Principaux renseignements
- Le commandant des forces armées suédoises propose un scénario hypothétique dans lequel la Russie occuperait une île de la Baltique afin de tester les capacités de réaction de l’OTAN.
- Cette tactique de « zone grise » vise à tester l’unité et la détermination de l’OTAN sans déclencher une guerre à grande échelle.
- L’OTAN se prépare activement à de tels scénarios de guerre hybride par le biais d’exercices tels que Steadfast Dart-2026, qui testeront le déploiement rapide de ses forces de réaction.
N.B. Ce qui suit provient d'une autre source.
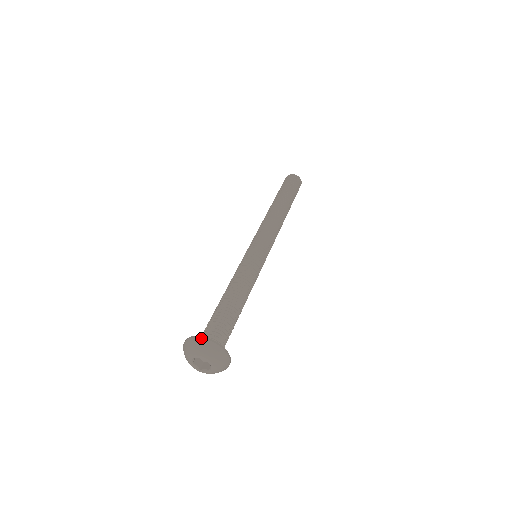
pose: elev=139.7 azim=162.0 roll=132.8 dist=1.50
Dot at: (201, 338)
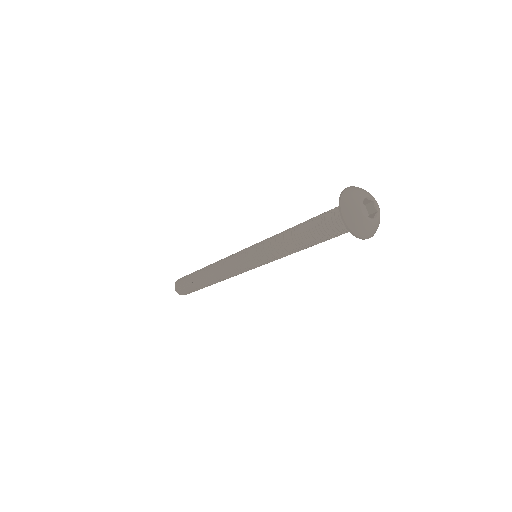
Dot at: occluded
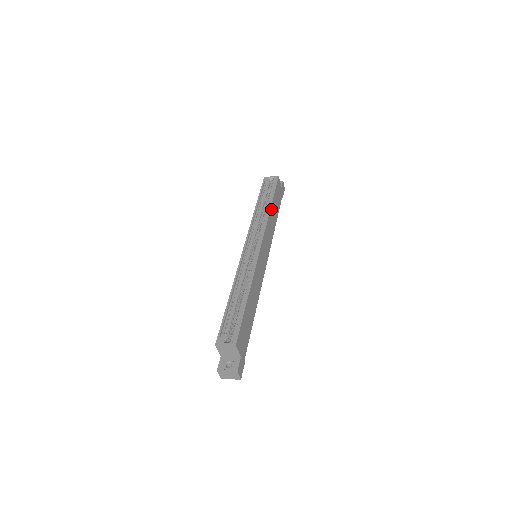
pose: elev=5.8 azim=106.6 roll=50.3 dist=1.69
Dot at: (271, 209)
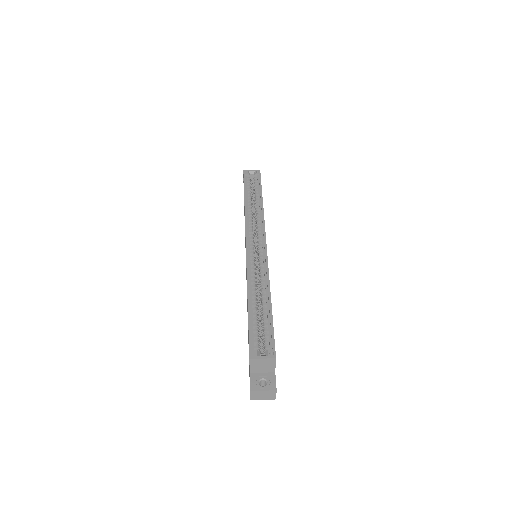
Dot at: occluded
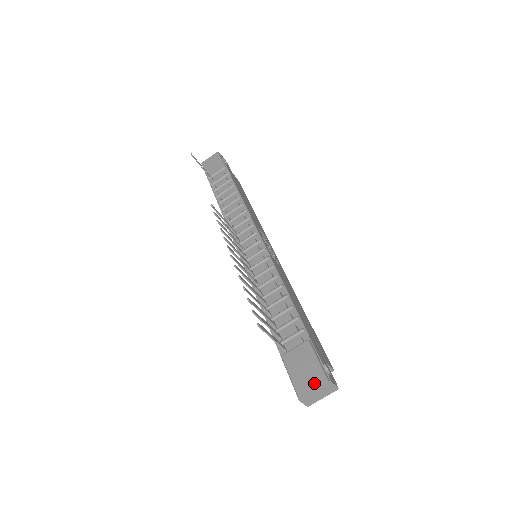
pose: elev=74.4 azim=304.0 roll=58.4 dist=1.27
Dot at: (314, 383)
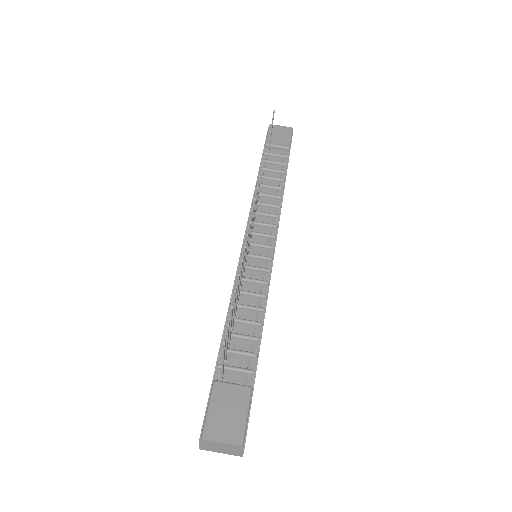
Dot at: (228, 437)
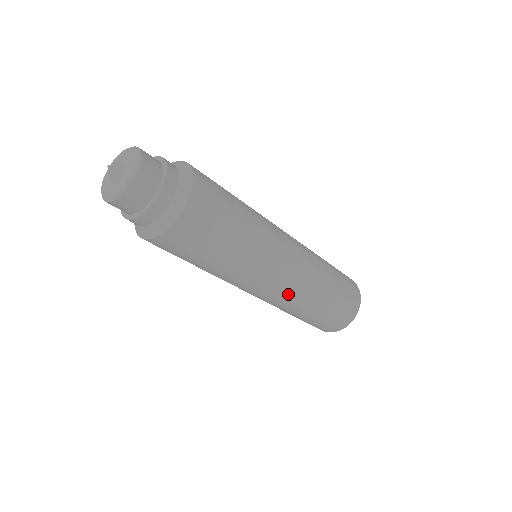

Le commandant des forces armées suédoises a récemment présenté un scénario hypothétique lors d’une conférence sur la sécurité, suggérant que la Russie pourrait occuper temporairement une île de l’archipel nord de la mer Baltique afin de tester la réaction de l’OTAN. C’est ce qu’écrit The Baltic Sentinel. Tout en soulignant que ce scénario était purement spéculatif, le commandant a expliqué qu’une telle action pourrait être présentée par la Russie comme nécessaire pour protéger le trafic maritime ou garantir la liberté de navigation.
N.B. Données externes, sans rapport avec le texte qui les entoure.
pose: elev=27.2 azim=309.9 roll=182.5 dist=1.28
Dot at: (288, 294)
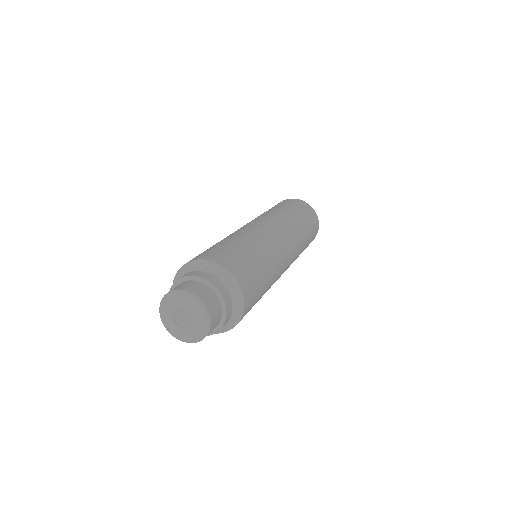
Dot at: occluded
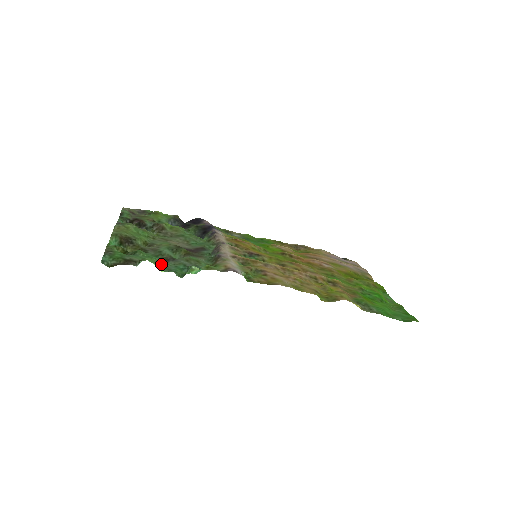
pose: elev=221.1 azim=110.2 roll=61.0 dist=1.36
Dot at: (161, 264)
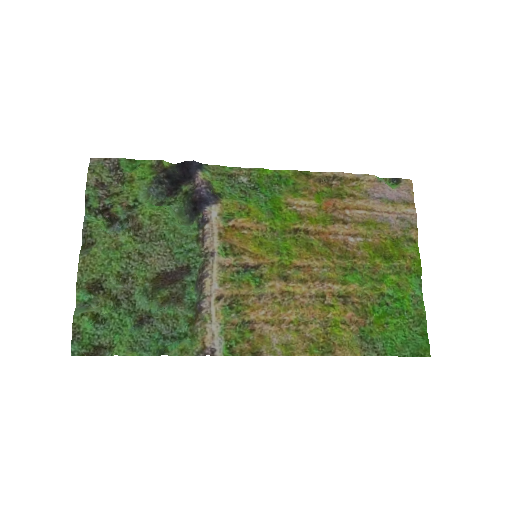
Dot at: (133, 341)
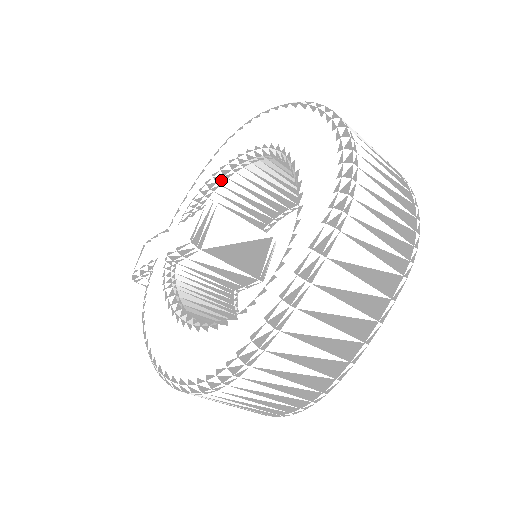
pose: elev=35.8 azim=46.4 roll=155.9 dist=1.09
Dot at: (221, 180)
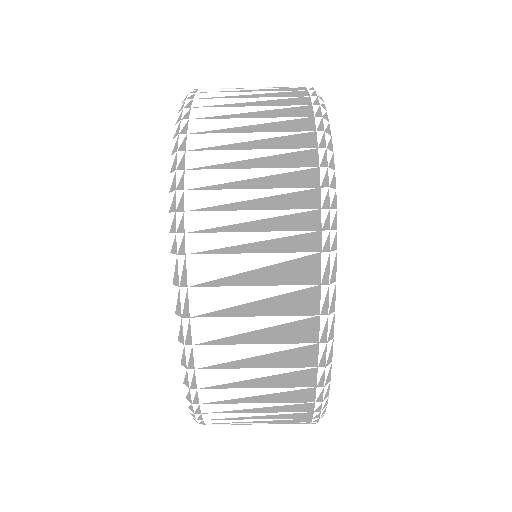
Dot at: occluded
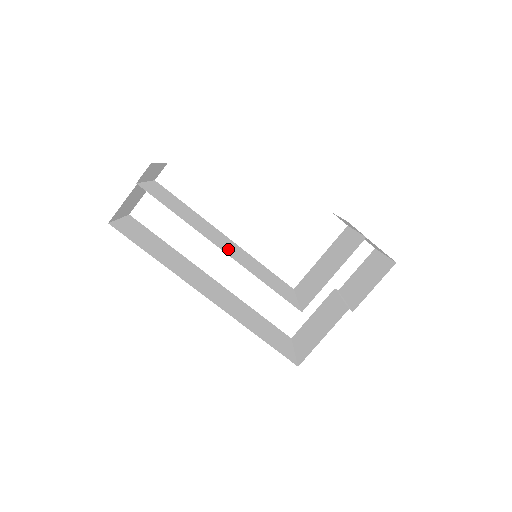
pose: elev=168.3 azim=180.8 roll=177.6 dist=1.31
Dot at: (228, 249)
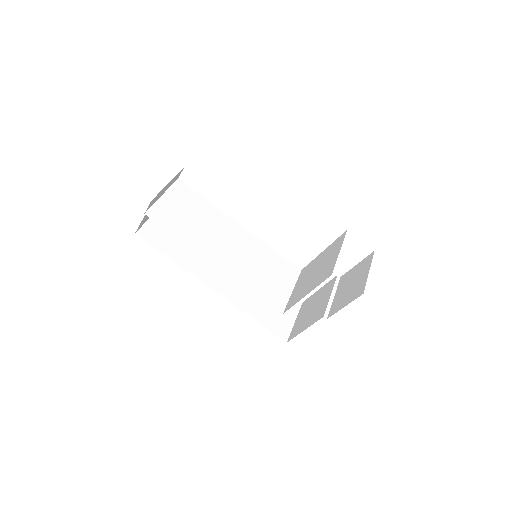
Dot at: (228, 255)
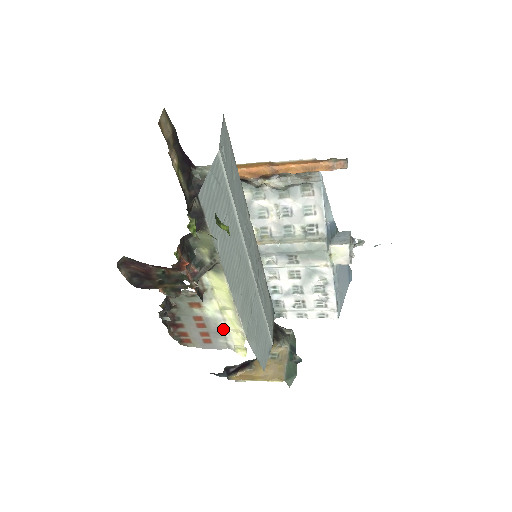
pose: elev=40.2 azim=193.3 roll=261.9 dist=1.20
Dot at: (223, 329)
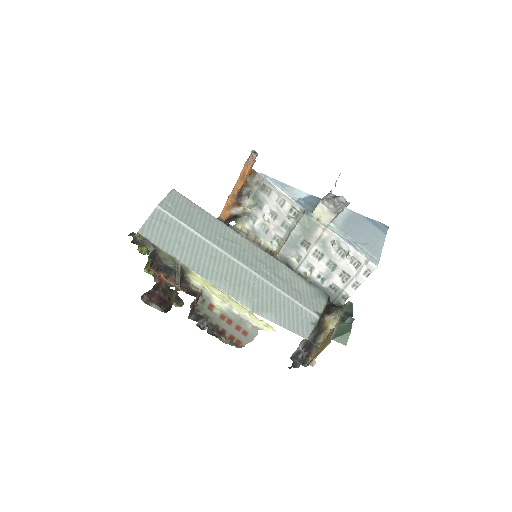
Dot at: (239, 315)
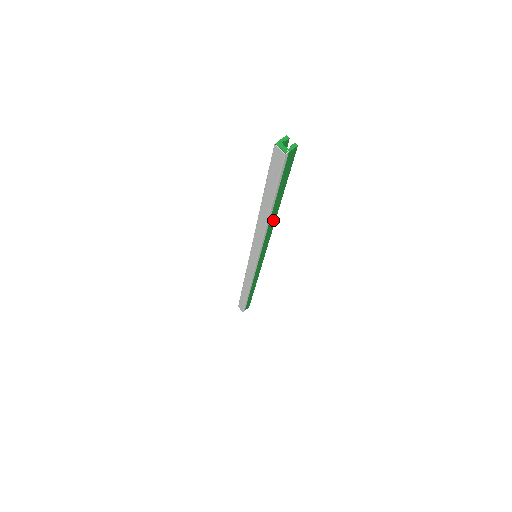
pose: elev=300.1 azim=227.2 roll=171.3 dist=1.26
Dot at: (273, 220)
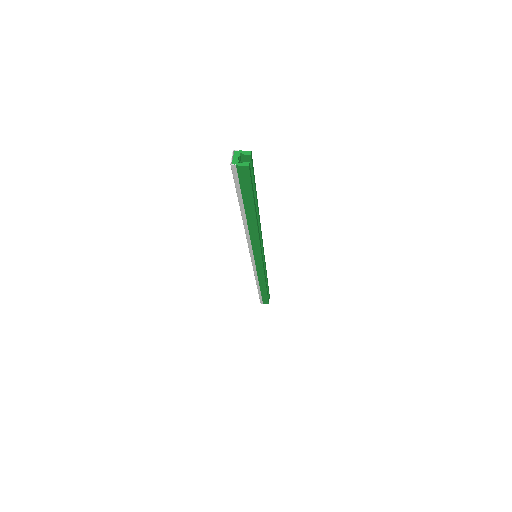
Dot at: (255, 230)
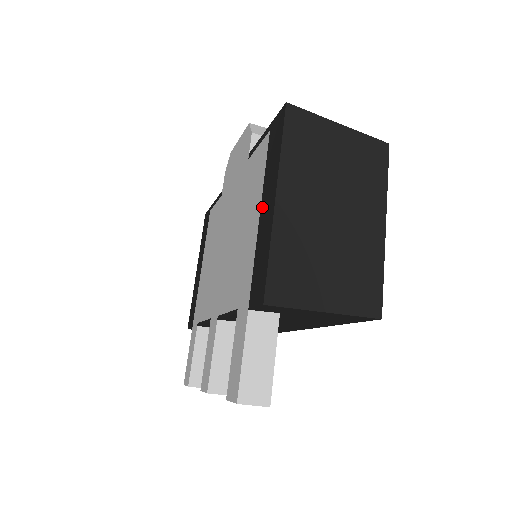
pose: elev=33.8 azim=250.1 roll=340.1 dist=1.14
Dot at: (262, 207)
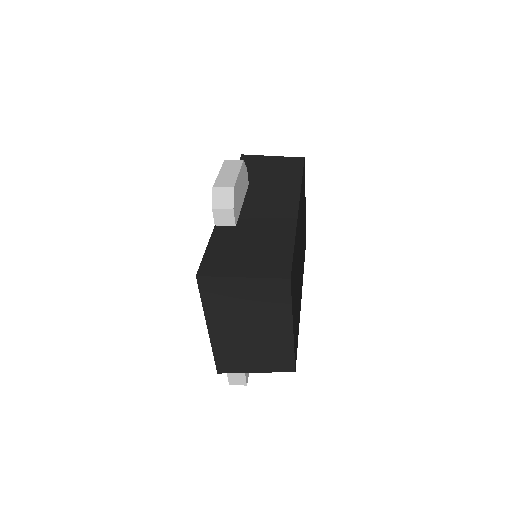
Dot at: occluded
Tester la réaction de l’OTAN
Le commandant a principalement fait valoir qu’une incursion limitée de ce type ne viserait pas à gagner du territoire, mais plutôt à tester la capacité de l’OTAN à agir rapidement et collectivement en vertu de sa clause de défense mutuelle, l’article 5. Il a mis en garde contre les dangers des tactiques de « zone grise », dans lesquelles les adversaires exploitent l’ambiguïté et l’hésitation au lieu de s’engager dans une guerre ouverte. Si l’OTAN ne réagissait pas de manière décisive à un tel événement, cela pourrait être interprété comme un signe de faiblesse et de désunion, ce qui pourrait encourager de nouvelles agressions.
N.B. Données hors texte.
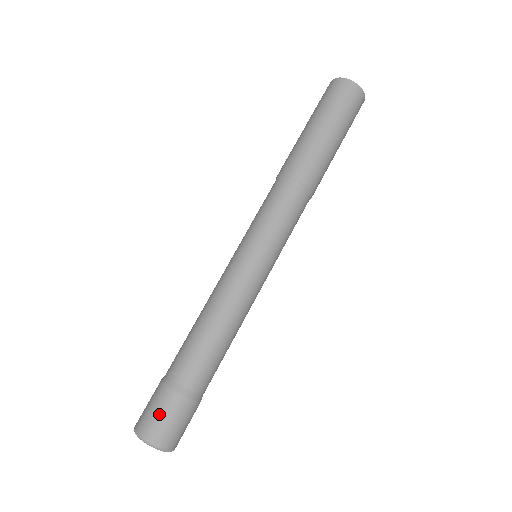
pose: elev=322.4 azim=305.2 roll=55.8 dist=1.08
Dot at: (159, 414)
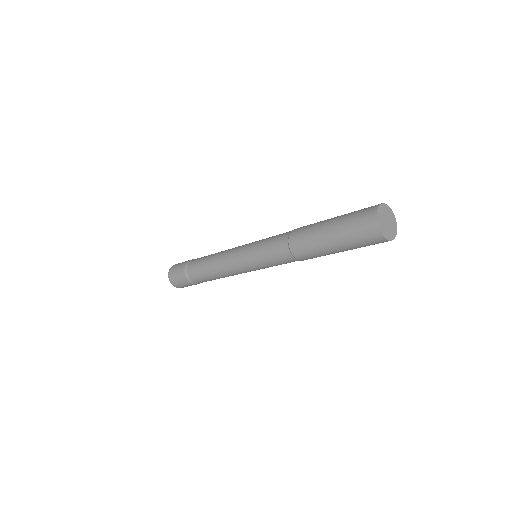
Dot at: (178, 280)
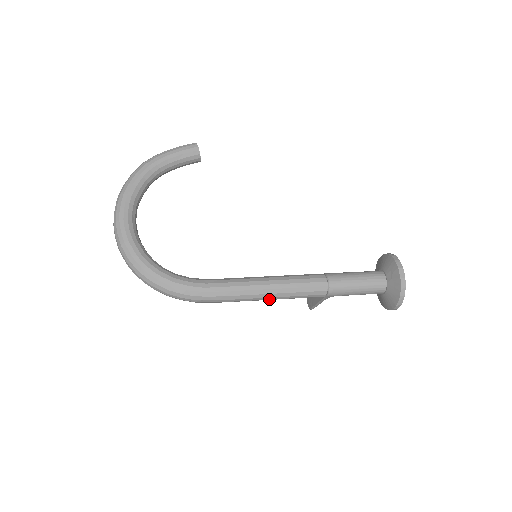
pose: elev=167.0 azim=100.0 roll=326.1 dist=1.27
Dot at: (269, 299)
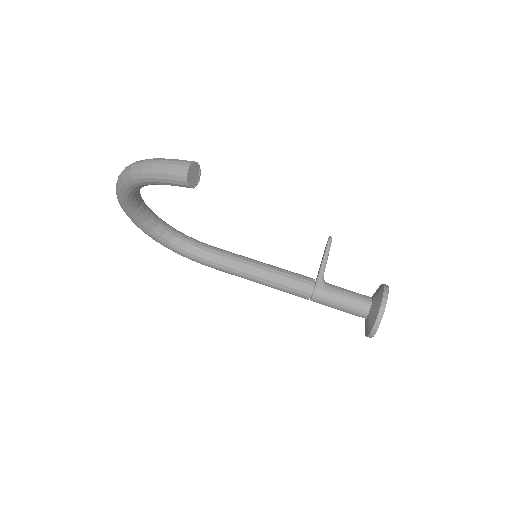
Dot at: occluded
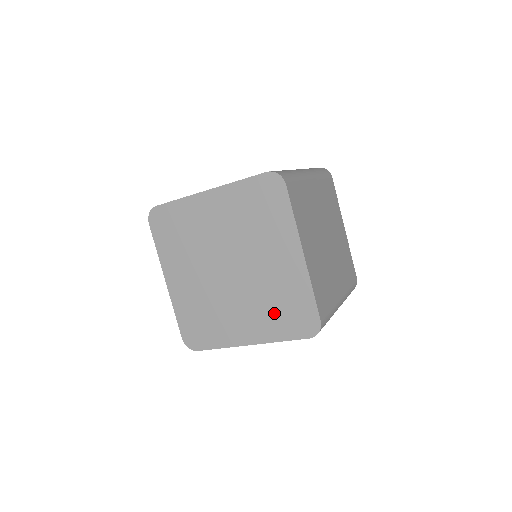
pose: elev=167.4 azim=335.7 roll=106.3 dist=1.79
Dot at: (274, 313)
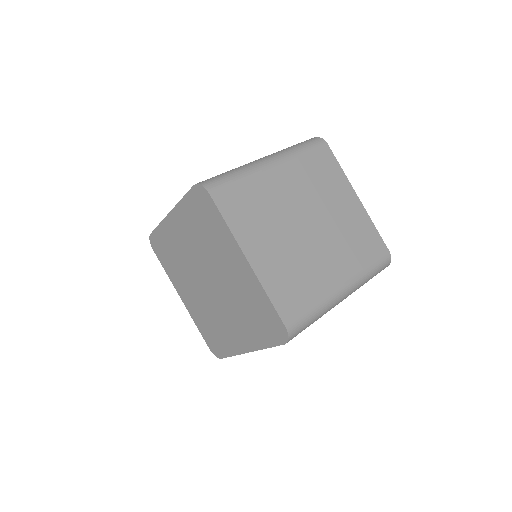
Dot at: (252, 321)
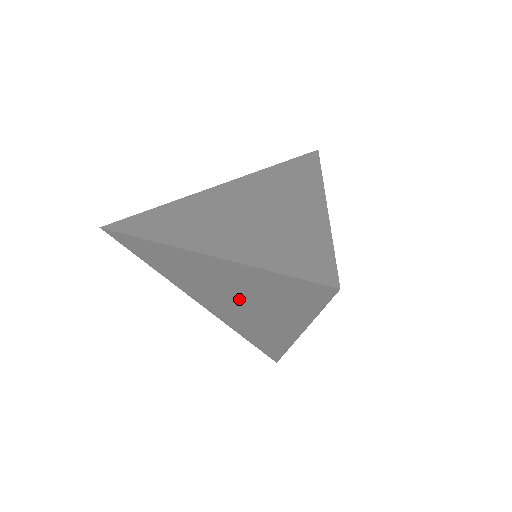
Si une guerre directe entre la Russie et l’OTAN reste peu probable, le commandant estime qu’une escalade progressive par le biais de tactiques hybrides est plus probable. Ces tactiques visent à atteindre des objectifs stratégiques tout en restant en deçà du seuil de la guerre ouverte. L’occupation d’une petite zone comme une île de la Baltique s’inscrirait dans cette stratégie, servant de « démonstration symbolique de force » suivie d’une période d’observation pour évaluer la réaction de l’OTAN.
Préparatifs de l’OTAN
L’OTAN se prépare activement à de tels scénarios par le biais d’exercices tels que Steadfast Dart-2026, qui testera le déploiement et les mouvements rapides de ses forces de réaction. Prévu pour début 2026, cet exercice mobilisera des milliers de soldats de plusieurs pays de l’OTAN.
Outre les inquiétudes suscitées par les actions de la Russie dans la région baltique, des rapports font état d’une ingérence croissante dans les systèmes de navigation civils, que les autorités suédoises et finlandaises attribuent à la Russie.